Your IIoT equipment is installed. You can see the devices on your network. Your log files are being written to when the machine runs. What next?
Initial excitement can soon turn into dismay when you attempt to produce some initial reports from the data that you are gathering.
Why are there so many missing values? What does this mean?
Those readings look far too high. What is going on here?
While frustrating, this is actually progress. The questions are forcing us to understand the process better, and that will eventually lead to improved insight. We can’t optimise a process if we don’t understand it.
Since our intention is likely to be to make predictions about future performance using analytics, we need to be conscious that the statistical methods are only as good as the data they are fed.
If we tell our statistical model that temperature readings of 35C are OK, then we must expect that the predictions will accommodate this. If the readings should not be that high, we are setting our analytics capability up to fail.
So, to be sure that any subsequent processing of the IIoT data is correct, we need to make sure that our data is ‘clean’. That means, no errors, missing values, inconsistencies, etc.,within the stream of data that is to be scrutinised.
The process of data cleansing is essential for consistent post-processing.
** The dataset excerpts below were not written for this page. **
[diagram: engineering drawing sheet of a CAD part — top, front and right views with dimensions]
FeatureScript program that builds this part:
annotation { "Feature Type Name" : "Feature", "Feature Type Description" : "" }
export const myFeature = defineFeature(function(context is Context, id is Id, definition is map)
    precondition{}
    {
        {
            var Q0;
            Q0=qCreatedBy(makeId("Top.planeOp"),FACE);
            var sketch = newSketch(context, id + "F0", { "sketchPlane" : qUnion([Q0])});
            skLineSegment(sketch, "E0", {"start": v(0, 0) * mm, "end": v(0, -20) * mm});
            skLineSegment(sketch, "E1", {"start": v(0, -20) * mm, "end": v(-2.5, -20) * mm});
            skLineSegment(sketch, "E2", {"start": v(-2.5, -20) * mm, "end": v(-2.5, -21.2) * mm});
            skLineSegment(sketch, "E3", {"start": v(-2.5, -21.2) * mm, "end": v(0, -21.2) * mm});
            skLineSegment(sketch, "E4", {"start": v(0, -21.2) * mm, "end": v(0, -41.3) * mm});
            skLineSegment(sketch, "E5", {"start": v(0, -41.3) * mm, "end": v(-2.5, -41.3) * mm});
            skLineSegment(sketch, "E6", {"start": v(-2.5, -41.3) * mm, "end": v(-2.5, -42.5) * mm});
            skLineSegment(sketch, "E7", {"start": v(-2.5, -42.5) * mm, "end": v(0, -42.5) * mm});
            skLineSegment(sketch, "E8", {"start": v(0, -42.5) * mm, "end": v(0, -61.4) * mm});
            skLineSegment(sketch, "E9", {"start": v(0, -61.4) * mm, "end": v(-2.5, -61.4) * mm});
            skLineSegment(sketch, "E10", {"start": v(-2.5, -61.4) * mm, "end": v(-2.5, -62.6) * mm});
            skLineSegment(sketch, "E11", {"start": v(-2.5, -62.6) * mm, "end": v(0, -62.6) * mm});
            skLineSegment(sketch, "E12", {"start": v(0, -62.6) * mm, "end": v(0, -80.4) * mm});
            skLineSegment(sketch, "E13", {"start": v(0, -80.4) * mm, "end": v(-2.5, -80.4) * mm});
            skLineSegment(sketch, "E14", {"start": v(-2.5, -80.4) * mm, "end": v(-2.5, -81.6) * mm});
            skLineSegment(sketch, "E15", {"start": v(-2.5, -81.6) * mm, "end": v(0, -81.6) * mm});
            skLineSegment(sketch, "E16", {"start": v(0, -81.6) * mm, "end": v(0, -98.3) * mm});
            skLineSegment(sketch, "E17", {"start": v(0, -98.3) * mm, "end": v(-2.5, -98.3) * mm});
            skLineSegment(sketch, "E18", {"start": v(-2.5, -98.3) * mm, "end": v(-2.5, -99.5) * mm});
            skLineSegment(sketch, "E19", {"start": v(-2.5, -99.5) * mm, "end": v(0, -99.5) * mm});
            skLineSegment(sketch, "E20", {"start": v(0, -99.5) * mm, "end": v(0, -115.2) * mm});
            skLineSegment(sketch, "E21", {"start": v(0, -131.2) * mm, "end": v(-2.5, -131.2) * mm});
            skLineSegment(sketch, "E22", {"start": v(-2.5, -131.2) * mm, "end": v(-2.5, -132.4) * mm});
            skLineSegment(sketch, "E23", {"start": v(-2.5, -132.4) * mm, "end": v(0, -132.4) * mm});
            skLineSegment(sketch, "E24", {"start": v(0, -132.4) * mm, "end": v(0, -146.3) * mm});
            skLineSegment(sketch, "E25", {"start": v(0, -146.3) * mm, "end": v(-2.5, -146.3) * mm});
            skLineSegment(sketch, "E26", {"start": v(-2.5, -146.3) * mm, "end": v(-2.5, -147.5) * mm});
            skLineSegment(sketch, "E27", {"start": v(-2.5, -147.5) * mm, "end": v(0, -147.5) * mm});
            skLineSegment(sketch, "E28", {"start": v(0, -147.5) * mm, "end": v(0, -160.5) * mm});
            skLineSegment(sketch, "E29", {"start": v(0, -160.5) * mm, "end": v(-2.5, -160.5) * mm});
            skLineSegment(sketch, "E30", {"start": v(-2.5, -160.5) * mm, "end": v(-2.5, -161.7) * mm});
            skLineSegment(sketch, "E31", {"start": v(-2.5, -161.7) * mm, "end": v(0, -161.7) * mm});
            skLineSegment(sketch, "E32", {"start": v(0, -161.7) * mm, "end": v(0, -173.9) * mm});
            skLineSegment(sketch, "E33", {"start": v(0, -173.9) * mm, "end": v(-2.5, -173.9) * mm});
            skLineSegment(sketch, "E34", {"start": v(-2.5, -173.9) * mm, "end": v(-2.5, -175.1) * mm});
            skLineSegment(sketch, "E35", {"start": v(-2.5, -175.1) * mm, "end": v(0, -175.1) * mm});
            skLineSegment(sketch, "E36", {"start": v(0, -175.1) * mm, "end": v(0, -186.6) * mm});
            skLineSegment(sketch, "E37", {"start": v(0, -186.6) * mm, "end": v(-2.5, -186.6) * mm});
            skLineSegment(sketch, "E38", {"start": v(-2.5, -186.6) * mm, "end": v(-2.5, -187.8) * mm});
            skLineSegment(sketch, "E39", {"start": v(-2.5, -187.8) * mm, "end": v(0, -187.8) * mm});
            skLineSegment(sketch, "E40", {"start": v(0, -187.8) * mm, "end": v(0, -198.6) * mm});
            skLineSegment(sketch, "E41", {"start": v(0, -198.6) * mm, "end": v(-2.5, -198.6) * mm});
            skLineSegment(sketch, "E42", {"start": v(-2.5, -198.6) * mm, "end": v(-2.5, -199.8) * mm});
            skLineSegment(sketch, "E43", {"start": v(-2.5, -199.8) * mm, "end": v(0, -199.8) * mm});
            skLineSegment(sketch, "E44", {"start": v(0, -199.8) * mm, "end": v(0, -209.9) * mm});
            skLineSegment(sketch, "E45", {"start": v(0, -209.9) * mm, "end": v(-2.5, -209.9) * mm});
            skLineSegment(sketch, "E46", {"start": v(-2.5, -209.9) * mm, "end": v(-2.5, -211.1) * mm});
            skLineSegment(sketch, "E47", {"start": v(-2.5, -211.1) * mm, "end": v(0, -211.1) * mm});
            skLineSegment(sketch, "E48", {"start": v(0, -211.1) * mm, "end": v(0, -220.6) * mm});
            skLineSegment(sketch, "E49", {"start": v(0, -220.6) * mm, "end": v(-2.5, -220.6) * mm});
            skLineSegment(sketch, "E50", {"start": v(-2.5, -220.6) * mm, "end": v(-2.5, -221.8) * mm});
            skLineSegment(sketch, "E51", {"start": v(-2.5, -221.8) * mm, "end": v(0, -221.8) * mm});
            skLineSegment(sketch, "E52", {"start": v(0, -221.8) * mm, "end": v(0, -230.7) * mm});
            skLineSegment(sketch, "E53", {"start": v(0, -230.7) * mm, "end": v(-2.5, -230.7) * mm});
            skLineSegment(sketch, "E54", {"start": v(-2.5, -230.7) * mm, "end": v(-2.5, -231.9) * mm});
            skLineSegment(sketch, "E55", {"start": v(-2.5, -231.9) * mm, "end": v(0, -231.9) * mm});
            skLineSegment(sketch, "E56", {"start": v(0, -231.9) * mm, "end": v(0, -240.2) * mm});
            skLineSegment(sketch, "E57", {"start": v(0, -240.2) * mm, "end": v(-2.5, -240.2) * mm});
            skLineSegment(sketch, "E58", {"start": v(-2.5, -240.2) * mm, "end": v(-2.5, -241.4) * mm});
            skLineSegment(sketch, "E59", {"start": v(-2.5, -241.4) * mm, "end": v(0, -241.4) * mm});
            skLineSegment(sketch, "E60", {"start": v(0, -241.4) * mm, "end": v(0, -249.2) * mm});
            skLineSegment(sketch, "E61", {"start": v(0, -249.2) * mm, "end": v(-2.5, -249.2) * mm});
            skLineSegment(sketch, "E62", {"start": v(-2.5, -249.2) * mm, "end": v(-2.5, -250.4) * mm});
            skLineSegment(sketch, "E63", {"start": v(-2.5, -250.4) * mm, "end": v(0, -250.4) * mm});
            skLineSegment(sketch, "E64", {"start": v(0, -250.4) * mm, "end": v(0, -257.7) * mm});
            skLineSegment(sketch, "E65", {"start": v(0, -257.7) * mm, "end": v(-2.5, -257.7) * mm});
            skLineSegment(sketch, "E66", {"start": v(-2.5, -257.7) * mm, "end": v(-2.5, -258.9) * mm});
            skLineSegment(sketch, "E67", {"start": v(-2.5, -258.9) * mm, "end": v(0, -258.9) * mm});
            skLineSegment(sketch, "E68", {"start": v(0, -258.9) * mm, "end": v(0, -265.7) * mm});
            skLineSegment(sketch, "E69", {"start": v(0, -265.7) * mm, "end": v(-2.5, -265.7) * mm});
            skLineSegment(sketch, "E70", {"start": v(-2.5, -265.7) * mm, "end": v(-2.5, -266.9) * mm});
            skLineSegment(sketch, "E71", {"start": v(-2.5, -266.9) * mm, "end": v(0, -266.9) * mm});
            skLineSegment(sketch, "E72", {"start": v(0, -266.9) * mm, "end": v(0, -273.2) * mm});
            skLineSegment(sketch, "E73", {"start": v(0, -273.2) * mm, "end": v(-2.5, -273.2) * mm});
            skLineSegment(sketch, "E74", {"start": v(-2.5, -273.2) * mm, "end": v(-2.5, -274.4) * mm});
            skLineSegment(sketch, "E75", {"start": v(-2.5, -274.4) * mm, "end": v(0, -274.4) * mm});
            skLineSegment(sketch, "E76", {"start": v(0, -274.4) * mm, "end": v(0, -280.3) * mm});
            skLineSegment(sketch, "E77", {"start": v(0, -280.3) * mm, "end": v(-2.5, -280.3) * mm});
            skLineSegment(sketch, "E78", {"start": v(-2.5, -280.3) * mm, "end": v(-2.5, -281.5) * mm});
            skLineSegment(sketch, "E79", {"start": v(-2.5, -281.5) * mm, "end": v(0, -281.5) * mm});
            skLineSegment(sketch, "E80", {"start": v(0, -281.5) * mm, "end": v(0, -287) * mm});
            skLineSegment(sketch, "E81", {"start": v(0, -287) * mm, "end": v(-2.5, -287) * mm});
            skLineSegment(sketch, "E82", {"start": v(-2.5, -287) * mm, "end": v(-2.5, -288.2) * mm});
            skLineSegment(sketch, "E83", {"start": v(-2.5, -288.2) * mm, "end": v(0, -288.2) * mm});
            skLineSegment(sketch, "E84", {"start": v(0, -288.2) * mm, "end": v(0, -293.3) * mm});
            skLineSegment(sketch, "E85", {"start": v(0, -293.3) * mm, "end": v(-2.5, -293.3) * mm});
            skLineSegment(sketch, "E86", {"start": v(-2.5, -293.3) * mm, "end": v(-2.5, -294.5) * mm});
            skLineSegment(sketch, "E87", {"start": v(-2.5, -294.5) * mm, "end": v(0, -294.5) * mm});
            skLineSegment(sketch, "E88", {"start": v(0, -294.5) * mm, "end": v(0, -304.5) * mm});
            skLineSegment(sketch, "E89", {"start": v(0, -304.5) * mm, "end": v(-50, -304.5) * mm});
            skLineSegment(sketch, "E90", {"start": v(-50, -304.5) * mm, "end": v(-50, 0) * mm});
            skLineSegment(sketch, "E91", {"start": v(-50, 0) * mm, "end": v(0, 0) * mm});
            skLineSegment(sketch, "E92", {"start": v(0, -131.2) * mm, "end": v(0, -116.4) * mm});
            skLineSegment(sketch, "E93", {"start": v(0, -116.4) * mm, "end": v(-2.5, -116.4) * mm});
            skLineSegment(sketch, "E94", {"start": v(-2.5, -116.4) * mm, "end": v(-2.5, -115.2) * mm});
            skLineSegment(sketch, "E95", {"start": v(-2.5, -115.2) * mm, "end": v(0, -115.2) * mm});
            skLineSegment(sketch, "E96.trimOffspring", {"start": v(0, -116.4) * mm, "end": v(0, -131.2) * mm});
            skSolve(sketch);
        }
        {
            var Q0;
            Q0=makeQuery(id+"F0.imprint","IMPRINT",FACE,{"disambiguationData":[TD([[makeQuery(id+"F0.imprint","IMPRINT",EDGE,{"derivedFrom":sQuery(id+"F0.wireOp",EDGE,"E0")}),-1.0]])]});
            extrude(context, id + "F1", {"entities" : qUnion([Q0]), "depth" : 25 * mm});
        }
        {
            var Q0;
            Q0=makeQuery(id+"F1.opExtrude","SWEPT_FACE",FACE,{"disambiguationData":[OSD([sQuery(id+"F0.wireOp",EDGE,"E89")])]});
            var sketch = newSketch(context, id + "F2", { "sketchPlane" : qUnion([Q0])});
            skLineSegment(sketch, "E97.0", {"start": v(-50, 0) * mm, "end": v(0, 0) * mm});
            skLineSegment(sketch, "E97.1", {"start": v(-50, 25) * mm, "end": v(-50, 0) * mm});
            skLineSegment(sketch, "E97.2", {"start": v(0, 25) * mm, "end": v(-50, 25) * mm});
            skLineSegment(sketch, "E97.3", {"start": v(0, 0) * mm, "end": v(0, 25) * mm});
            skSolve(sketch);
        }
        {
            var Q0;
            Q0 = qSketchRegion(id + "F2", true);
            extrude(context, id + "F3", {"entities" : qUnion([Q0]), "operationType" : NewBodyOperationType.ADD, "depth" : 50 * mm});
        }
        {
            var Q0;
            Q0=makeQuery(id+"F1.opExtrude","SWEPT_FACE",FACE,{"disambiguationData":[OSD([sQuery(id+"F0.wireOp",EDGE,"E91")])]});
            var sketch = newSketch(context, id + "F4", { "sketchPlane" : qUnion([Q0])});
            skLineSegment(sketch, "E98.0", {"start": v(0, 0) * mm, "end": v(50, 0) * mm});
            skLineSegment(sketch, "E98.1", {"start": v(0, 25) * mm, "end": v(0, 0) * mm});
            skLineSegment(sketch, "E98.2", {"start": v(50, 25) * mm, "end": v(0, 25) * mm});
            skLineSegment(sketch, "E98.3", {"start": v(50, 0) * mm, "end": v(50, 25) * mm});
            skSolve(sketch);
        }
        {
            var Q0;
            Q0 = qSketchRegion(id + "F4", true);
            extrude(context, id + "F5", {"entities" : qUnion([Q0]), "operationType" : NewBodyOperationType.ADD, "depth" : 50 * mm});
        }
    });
It starts with a set of rules that can be automatically applied to the data as it is produced. These rules enforce a level of quality that you understand, so that you are confident that any calculations that are based on that data are sound.
For instance, data from sensors can be noisy. There may be out-of-range values that are irrelevant, or that indicate a problem with a sensor. Similarly, an operating hitch with the equipment may mean that a duplicate value is recorded for the same event.
It might be that a process that requires human input may have contained an error. Or, the system itself may have corrupted some of the data during its storage or transmission to other computational nodes.
It is therefore important to look closely at the data that is produced from an IIoT device, and to evaluate how relevant it is to the objective of your analysis.
An important task is to provide a means by which the data can be visualised, as this significantly aids comprehension. A scatter plot is an effective way of illustrating values that are outliers, which may not have been as obvious in tabular data.
Missing data is often an interesting phenomenon. It immediately raises the quest open of “why” it is absent in the first place, and we need to ascertain the difference between a genuine absence of a value (because nothing was happening) and an error in the dataset. Errors in the dataset can cause issues with subsequent processing, so it might be useful to interpolate a value and have that inserted automatically so that the record is complete. This is something that is best decided in the presence of a domain expert (usually the machine operator), in order to qualify what is the appropriate thing to do.
Clean data is important and the presence of dirty data can scupper the successful implementation of IIoT equipment. Try to see it as part of the process of understanding your system, and it will build your organisation’s capability to understand its processes much faster than any training course.